Больше всех повезло преступникам и заключенным. В одном только 1933 году их песни вошли в три издательских проекта: во-первых, проект Владимира Чичерова «Песни царской тюрьмы», который в первой редакции включал в себя разделы «Песни городского мещанства XIX века» с преступной тематикой и «Песни уголовников-профессионалов XIX века». Затем Юрий Соколов готовил к изданию большой сборник «Современный фольклор», в котором четвертым разделом был раздел «Фольклор деклассированных слоев», в основном состоявший из песен. В том же 1933 году ленинградский литературовед Орест Цехновицер подготовил к изданию увесистый сборник блатных песен.
Другому яркому явлению (как сказали бы тогда) песенного быта тех лет, уличным певцам, посвятила исследование ленинградская фольклористка Анна Астахова. Книга «Песни уличных певцов» была подготовлена к изданию в 1932 году. Разумеется, печатать «классово враждебные» песни можно было только в обрамлении соответствующей интерпретации, поэтому все эти материалы строились по единому принципу — изучать и обличать, а логика целесообразности сводилась к тому, что, чтобы победить врага, нужно хорошо знать его оружие.
Фольклористы, занимавшиеся «идеологически чуждыми» песнями, в те годы выработали свой особый язык говорения о своем материале, причем говорения, естественно, всего негативного. Задача этих дискурсивных построений — стигматизировать эти песни и тем самым, парадоксальным образом, легитимировать их как предмет изучения.

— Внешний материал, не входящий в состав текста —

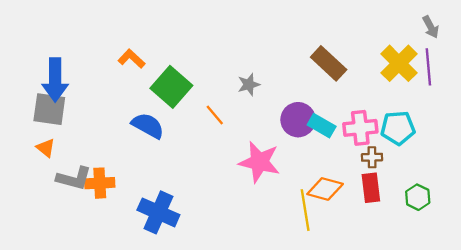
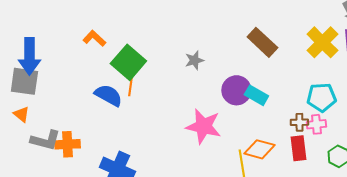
orange line: (215, 115) -> (130, 86), moved, turned 48
pink cross: (360, 128) -> (316, 124), moved, size x0.7

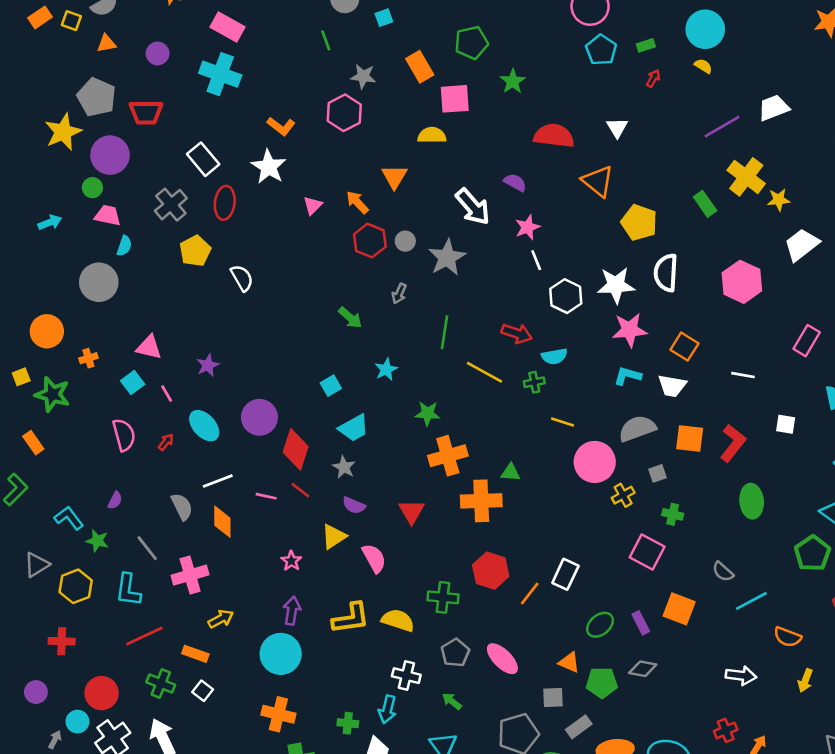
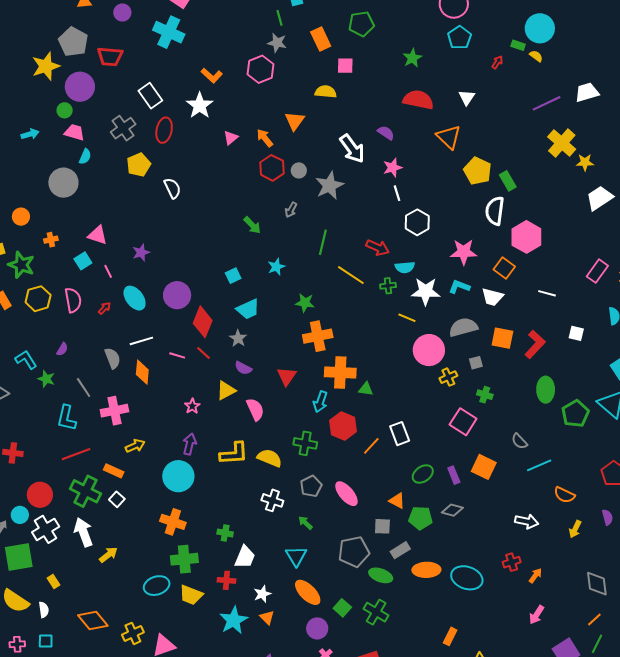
green line: (326, 40) -> (280, 18), moved
green rectangle: (646, 45) -> (518, 45), moved, turned 32
green star: (513, 81) -> (412, 58), moved
pink square: (455, 99) -> (345, 66), size x0.7
green rectangle: (705, 204) -> (508, 181), moved
pink hexagon: (742, 282) -> (526, 237), moved
white star: (616, 285) -> (426, 291), moved
orange circle: (47, 331) -> (21, 217), size x0.7
green triangle: (511, 472) -> (366, 389), moved
green pentagon: (812, 553) -> (575, 414), moved
white rectangle: (565, 574) -> (400, 434), turned -50
yellow hexagon: (76, 586) -> (38, 299), moved
green cross: (161, 683) -> (85, 491), size x1.4
cyan arrow: (387, 709) -> (320, 402), moved

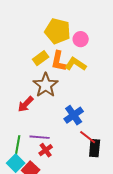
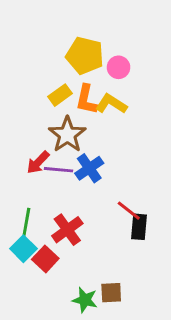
blue cross: (74, 115) -> (89, 168), moved
purple line: (40, 137) -> (59, 170), moved
red cross: (46, 150) -> (67, 230), size x1.5

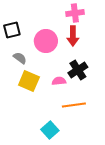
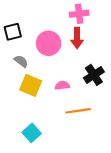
black cross: (78, 70) -> (94, 75), moved
cyan square: (50, 130) -> (32, 133), moved

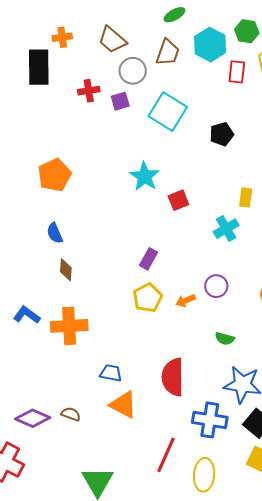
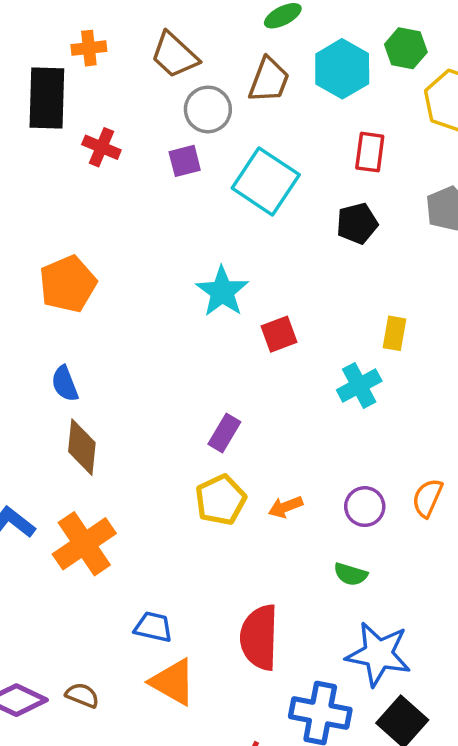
red rectangle: (237, 72) -> (370, 152), moved
red cross: (89, 91) -> (101, 147), moved, turned 30
brown diamond: (66, 270) -> (82, 447), size x1.4
purple circle: (216, 286) -> (365, 507), moved
orange cross: (69, 326) -> (84, 544), turned -33

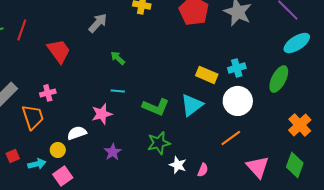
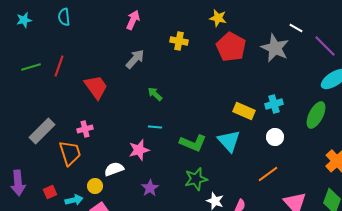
white circle: (238, 101) -> (275, 137), size x0.6
cyan triangle: (192, 105) -> (229, 141), turned -35

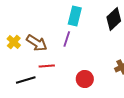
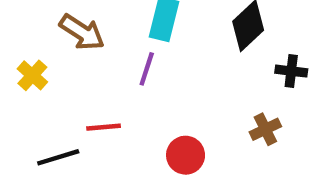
brown arrow: (37, 43) -> (82, 32), moved

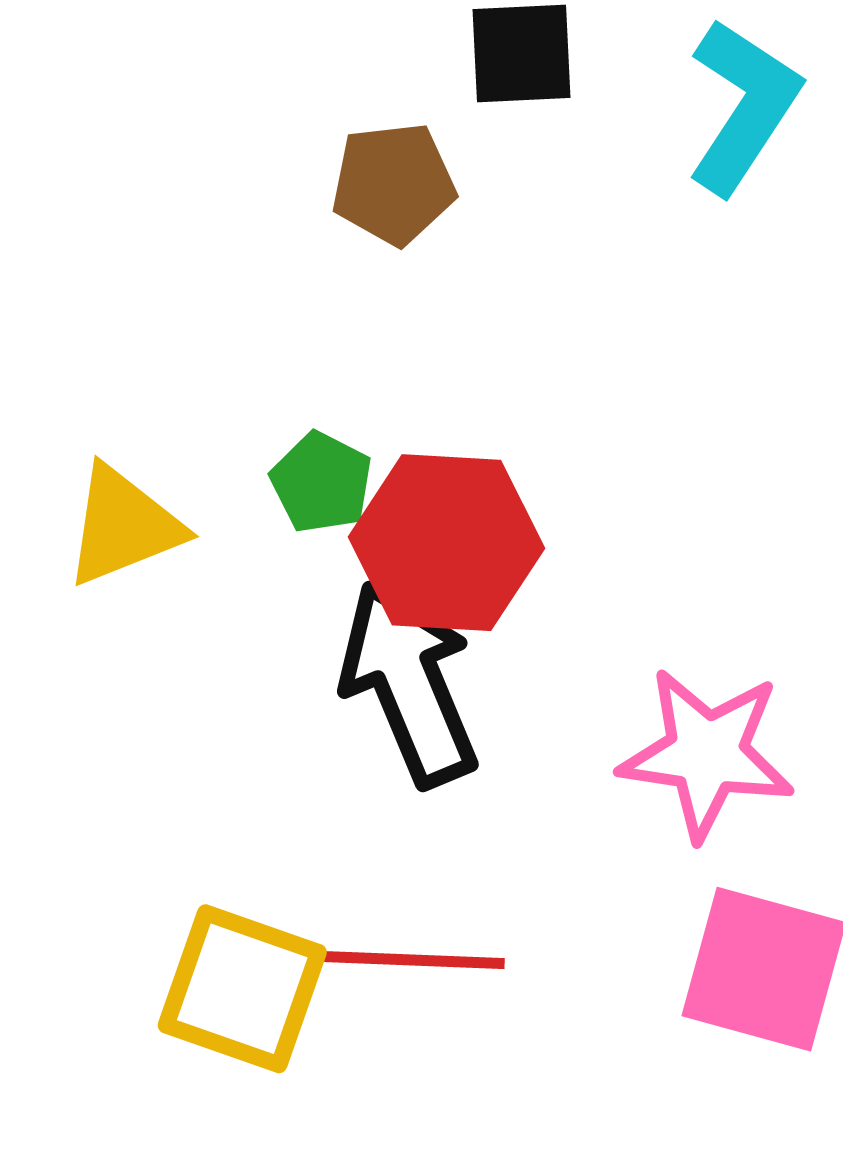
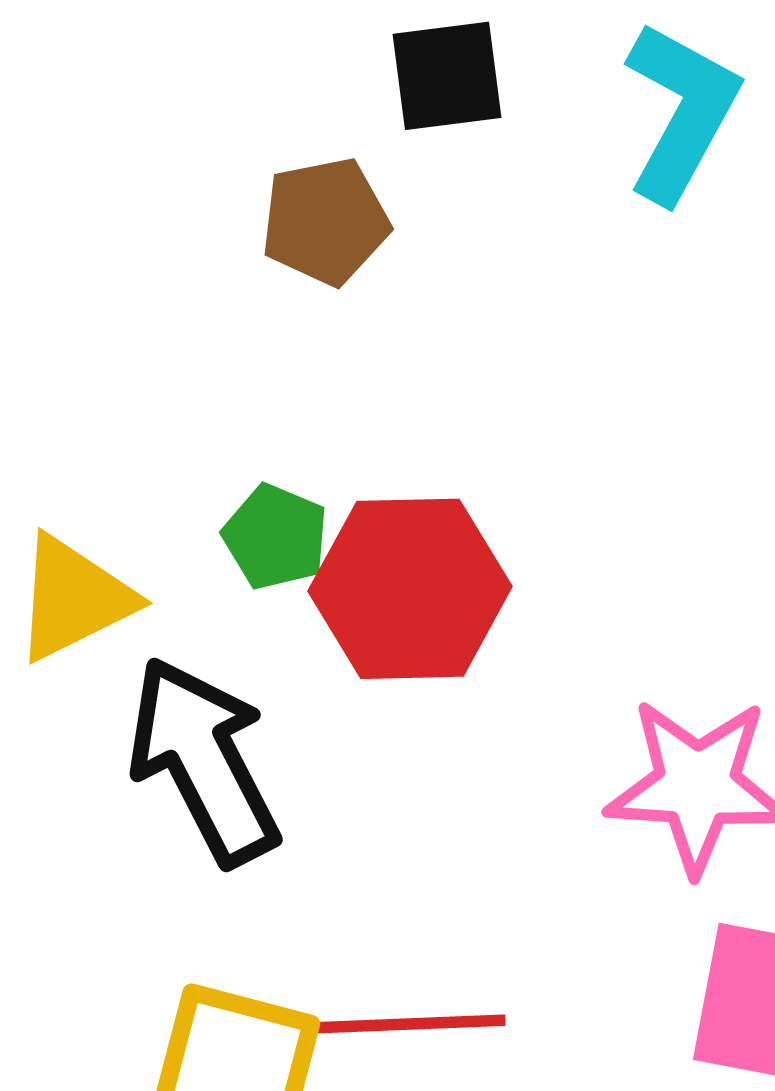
black arrow: (409, 684) -> (204, 761), moved

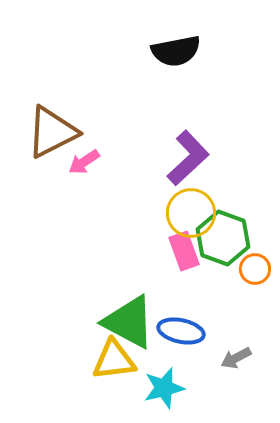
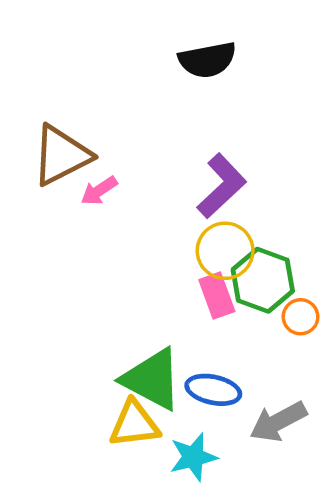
gray arrow: (236, 358) -> (278, 422), size x1.6

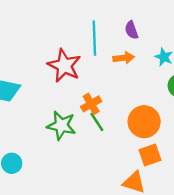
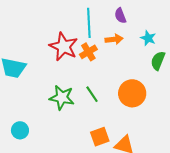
orange cross: (91, 104) -> (88, 52), moved
orange square: (150, 155) -> (100, 137), moved

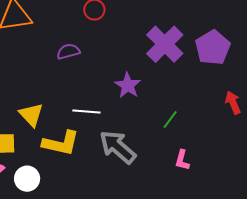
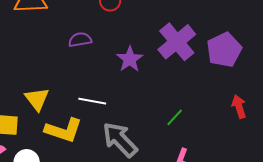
purple star: (128, 85) -> (130, 59), moved

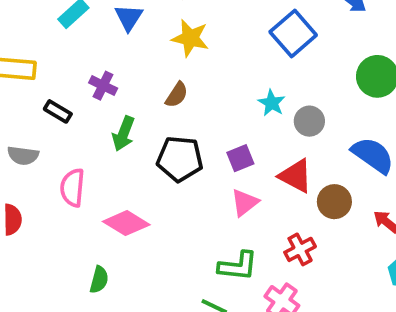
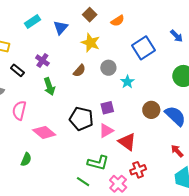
gray circle: (309, 121) -> (108, 68), moved
green arrow: (123, 134) -> (49, 87), turned -48
black pentagon: (180, 159) -> (81, 119), moved
red triangle: (296, 176) -> (127, 142), moved
brown circle: (334, 202) -> (151, 110), moved
red cross: (300, 249) -> (138, 170), moved

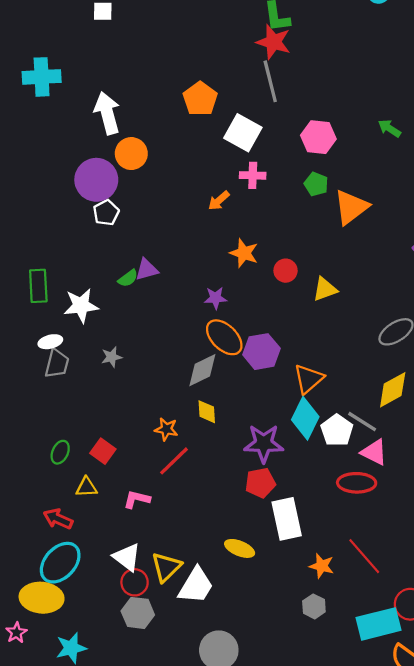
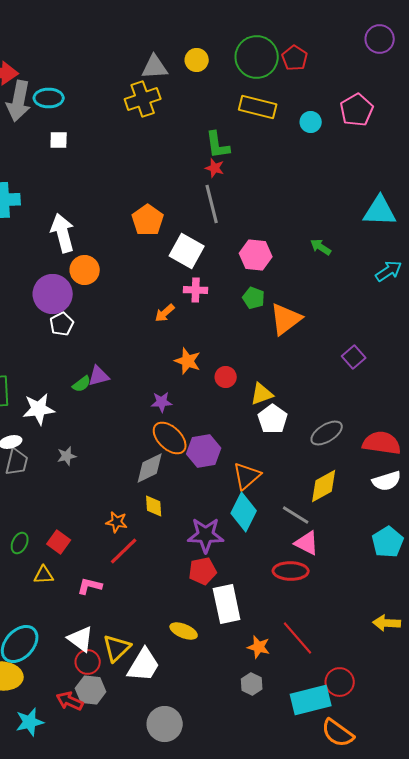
red star: (273, 42) -> (215, 168), size x0.6
white pentagon: (337, 430) -> (273, 419), moved
red arrow: (58, 519) -> (70, 701), moved

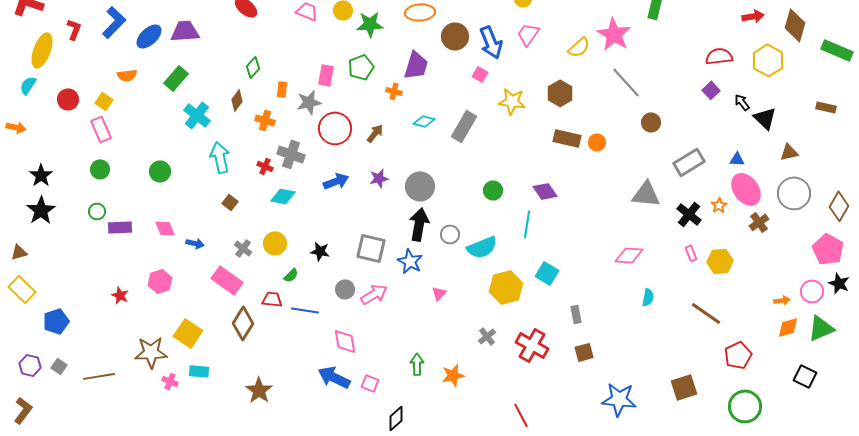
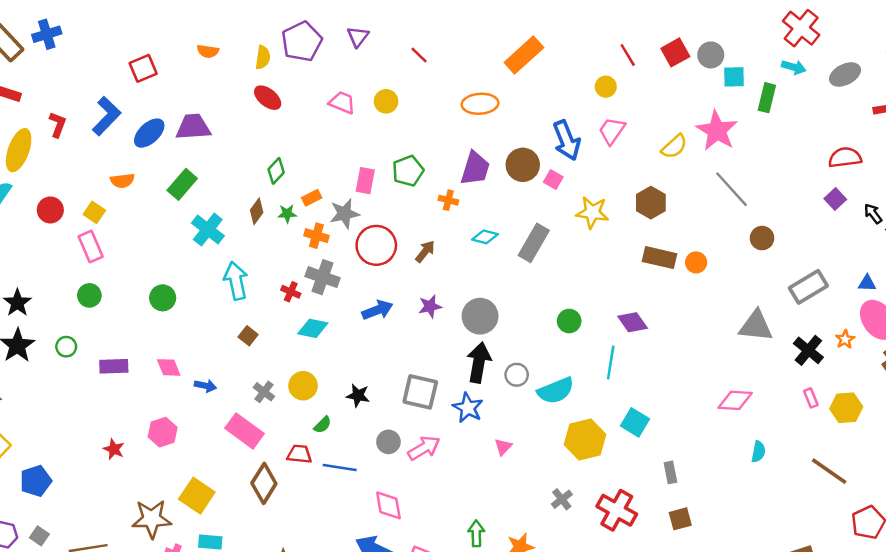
green star: (370, 24) -> (287, 214), moved, size x0.6
brown circle: (455, 36) -> (523, 165), moved
orange rectangle: (282, 89) -> (312, 198), turned 56
orange cross: (265, 120) -> (316, 236), moved
green circle: (97, 211) -> (66, 347), moved

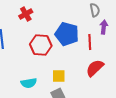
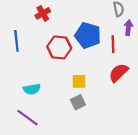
cyan semicircle: (29, 83) -> (32, 89), moved

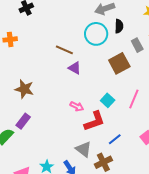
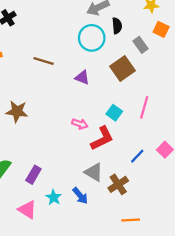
brown line: (64, 50) -> (44, 61), moved
purple triangle: (75, 68) -> (82, 77), moved
purple rectangle: (23, 121) -> (33, 175), moved
blue line: (115, 139) -> (137, 156), moved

Приведу цитату из предисловия к сборнику уличных песен:
«Современная песня улицы — это далеко не безобидная поэзия. Это песня, выгодная контрреволюции, песня филистеров и мелких буржуа города. Это песня юрких мерзавцев, безвестных пьяниц, великих нахалов, деклассированных, бездельников, горькой сволочи. Она отражает настроения стервятников и паразитов, ошметков старой поэзии, дегенераторского сброда, носящего в себе сифилис городских притонов, стоящих на пороге лупанария и кабака. Это песня всевозможного старья и рухляди, обывателей, оглушенных революционной дубиной, вечного мещанского клопья, тараканья и паучья, держателей фиги в кармане, у которых храбрости хватает только на ниспровержение трактирных стоек вместо власти. К чуждым песням, проповедующим шкурные, рваческие настроения, эгоизм, трусость, пассивность и так далее, не может быть другого отношения, кроме ожесточенной борьбы против них, разносчиков вредной идеологии».
И это абзац из предисловия к большому, очень качественно, очень академично сделанному сборнику этих самых «чуждых» песен, проповедующих «шкурные и рваческие настроения».
Правда, эти дискурсивные усилия и в данном случае, и во всех остальных не сработали, ни к чему не привели. Ни одна из упомянутых книг не вышла, а изданная в том же 1932 году часть четвертая учебника Юрия Соколова «Русский фольклор», где самая большая глава была посвящена мещанским романсам и блатным песням, была раскритикована и, по его словам, уничтожена. Времени, отпущенного политико-идеологическими коллизиями, хватило на то, чтобы подготовить академические тома «вредного» песенного фольклора, но не хватило на то, чтобы их осуществить.